Currently a user that does not have 'update' access to a node cannot add children to it even if this user has all the node hierarchy permissions set to allow (eg 'administer hierarchy', 'create child nodes', etc). This doesn't seem right to me: i should be able to add a child to a node even if i don't have update permissions to the node i'm adding this child to.
Example: implementing a simple project - task functionality: create a project and let people add tasks/issues to it. Only you can edit/update that project but anyone can add tasks to it. Currently you cannot do this with NH and it is a pity.

The problem comes from _nodehierarchy_get_parent_pulldown_items function which calls node_access('update', $hierarchylist):
if ($hierarchylist->nid != $child_node && node_access('update', $hierarchylist)) .
One solution would be to provide a per node type the ability to select which roles could add children to those nodetype nodes. This would be simple to implement.

I would be very happy to provide a patch for this if there is any interest in this functionality.
Also suggestions are welcomed.

Comments

andreiashu’s picture

andreiashu commented
Title: 'update children list' like permission » Provide roles per node-type 'add children' permission

Updated title to a slightly better version

geoffberger’s picture

geoffberger commented

I for one would like to see this functionality. I've been looking for a solution similar to this for quite some time.
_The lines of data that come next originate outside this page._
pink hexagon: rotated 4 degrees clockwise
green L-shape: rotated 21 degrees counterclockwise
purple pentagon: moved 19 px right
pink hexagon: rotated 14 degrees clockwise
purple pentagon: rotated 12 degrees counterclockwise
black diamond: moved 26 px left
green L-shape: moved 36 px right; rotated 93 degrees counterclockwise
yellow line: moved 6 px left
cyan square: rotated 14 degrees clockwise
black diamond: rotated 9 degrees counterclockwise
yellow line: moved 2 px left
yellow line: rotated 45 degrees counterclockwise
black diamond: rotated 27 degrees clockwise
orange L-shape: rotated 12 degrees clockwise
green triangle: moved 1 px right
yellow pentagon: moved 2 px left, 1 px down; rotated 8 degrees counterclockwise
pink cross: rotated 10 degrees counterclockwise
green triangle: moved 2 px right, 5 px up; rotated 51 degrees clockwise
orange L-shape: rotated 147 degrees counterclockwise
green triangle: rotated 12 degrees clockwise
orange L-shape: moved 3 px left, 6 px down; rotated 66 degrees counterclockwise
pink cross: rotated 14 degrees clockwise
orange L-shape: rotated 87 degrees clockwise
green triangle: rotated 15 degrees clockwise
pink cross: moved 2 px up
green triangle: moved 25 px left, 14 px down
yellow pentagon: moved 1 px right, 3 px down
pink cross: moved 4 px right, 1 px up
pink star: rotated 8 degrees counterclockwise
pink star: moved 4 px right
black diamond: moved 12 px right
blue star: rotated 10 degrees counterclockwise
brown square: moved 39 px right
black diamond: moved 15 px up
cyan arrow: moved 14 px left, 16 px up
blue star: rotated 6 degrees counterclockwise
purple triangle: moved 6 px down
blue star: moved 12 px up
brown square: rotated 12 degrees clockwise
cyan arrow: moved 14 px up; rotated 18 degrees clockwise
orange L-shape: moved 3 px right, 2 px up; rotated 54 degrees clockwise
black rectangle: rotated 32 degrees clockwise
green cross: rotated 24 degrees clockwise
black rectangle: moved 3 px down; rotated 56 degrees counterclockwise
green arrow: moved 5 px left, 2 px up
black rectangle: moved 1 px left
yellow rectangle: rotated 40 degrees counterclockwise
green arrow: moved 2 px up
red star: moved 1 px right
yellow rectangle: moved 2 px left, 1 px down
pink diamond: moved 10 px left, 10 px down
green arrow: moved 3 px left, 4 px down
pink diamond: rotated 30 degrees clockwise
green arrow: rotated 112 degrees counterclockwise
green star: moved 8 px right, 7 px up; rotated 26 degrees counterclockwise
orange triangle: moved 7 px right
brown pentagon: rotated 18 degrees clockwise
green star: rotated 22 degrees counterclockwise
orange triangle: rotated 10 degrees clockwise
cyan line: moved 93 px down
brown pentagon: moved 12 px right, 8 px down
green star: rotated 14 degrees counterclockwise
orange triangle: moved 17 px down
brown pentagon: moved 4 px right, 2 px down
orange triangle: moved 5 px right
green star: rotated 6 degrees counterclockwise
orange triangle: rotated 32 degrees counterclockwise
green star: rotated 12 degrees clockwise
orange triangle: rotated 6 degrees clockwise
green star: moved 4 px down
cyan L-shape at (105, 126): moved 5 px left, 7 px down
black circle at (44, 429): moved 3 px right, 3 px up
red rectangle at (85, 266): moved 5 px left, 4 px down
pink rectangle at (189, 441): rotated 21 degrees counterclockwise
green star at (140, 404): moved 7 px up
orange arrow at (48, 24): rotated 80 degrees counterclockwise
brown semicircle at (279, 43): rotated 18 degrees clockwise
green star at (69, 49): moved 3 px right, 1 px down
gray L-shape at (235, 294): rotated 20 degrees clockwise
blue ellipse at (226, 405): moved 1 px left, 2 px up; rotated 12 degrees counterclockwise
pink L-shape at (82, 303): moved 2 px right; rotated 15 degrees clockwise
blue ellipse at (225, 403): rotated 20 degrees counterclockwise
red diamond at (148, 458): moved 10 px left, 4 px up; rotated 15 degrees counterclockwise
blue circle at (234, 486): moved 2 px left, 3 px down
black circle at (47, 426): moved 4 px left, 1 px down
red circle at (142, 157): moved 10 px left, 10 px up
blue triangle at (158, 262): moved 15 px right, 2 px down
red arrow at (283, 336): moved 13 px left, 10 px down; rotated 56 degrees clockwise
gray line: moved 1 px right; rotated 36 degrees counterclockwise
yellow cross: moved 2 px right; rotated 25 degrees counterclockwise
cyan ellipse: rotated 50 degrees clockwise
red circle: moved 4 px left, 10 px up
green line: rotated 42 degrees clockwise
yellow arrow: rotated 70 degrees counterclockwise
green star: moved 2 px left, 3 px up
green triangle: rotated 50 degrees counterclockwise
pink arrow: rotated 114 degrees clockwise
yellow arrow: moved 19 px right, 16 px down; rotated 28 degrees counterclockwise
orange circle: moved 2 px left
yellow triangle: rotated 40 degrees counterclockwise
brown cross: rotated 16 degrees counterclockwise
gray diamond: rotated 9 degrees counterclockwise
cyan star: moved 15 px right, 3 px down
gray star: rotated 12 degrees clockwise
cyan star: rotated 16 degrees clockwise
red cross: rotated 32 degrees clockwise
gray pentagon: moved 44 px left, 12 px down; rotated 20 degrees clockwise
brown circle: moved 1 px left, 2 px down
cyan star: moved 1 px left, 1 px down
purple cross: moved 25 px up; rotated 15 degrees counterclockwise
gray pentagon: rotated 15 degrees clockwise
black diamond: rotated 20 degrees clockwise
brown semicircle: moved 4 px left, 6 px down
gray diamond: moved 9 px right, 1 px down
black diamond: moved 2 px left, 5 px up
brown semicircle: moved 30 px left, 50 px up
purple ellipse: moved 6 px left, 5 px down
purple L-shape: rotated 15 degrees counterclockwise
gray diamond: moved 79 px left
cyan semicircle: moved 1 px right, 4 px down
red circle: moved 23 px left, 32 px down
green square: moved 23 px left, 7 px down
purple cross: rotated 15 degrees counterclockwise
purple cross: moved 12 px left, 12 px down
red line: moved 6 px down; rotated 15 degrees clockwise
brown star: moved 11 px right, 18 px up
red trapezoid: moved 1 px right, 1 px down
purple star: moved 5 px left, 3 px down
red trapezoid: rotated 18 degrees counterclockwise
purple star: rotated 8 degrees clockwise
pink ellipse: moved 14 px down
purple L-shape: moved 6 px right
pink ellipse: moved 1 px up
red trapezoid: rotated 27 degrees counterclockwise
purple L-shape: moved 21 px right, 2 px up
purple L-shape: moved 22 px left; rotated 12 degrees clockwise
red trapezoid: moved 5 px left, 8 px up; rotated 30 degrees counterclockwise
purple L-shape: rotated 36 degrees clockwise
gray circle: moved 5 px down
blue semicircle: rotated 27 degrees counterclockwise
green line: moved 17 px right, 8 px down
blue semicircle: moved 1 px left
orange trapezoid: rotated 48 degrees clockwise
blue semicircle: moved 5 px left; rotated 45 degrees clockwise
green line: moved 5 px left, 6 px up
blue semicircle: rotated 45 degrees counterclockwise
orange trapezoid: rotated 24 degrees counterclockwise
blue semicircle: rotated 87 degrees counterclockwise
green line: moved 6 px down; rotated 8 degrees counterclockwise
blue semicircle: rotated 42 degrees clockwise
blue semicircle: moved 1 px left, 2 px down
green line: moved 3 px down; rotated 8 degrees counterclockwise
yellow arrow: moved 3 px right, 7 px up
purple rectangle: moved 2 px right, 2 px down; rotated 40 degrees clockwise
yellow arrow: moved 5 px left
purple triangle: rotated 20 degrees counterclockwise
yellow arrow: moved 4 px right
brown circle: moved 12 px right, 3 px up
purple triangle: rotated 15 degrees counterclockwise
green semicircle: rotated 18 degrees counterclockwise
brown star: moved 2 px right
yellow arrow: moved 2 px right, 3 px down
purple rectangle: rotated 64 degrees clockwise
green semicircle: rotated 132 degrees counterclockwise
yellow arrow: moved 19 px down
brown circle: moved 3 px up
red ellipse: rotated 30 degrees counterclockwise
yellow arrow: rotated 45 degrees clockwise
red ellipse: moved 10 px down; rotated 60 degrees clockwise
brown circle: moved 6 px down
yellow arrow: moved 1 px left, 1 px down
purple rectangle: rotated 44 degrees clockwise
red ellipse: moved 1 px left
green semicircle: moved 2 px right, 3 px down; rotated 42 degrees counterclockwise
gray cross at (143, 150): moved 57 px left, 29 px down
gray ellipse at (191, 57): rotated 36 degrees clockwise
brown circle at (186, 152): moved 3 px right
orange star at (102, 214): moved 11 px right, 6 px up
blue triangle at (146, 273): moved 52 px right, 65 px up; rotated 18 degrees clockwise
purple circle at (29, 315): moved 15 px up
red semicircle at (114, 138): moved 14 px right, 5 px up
Let me know if you'll need any assistance or help testing.

jjalocha’s picture

jjalocha commented

I definitely need this feature, too. A user that has no editing rights on a node should be able to attach children to it. There are quite a lot of modules available, that deal with node relationships, but none (as far as I see) that allow a non-author to link nodes on Drupal 6:

The Rules module could be the solution to this problem, but as far as I know, only CCK from the list above provides integration with Rules.

ronan’s picture

ronan commented

This module was written that way so that I could integrate with node access modules. By limiting update access to a node, you can lock off entire sub trees of a site. I was never really happy with using 'update node' perms for this but it was really the only way to work with node access.

As long as your patch does not interfere with the current behavior by default (ie: being able to add children to a node without update perms is opt-in) then I'll be happy to commit it.

Thanks
Ronan

Fa-sum’s picture

Fa-sum commented
Version: 6.x-1.x-dev » 6.x-2.x-dev

Are there news about this?
I would really like to have the possibility to let users chose a parent without having rights to edit it.

Thanks in advance.

markhalliwell’s picture

markhalliwell
Primary language English
commented
Component: Code » Drupal/PHP Code

Copy & Pasted: This issue is over one year old. If this issue is not applicable anymore, please consider closing it. Otherwise, please update this issue appropriately.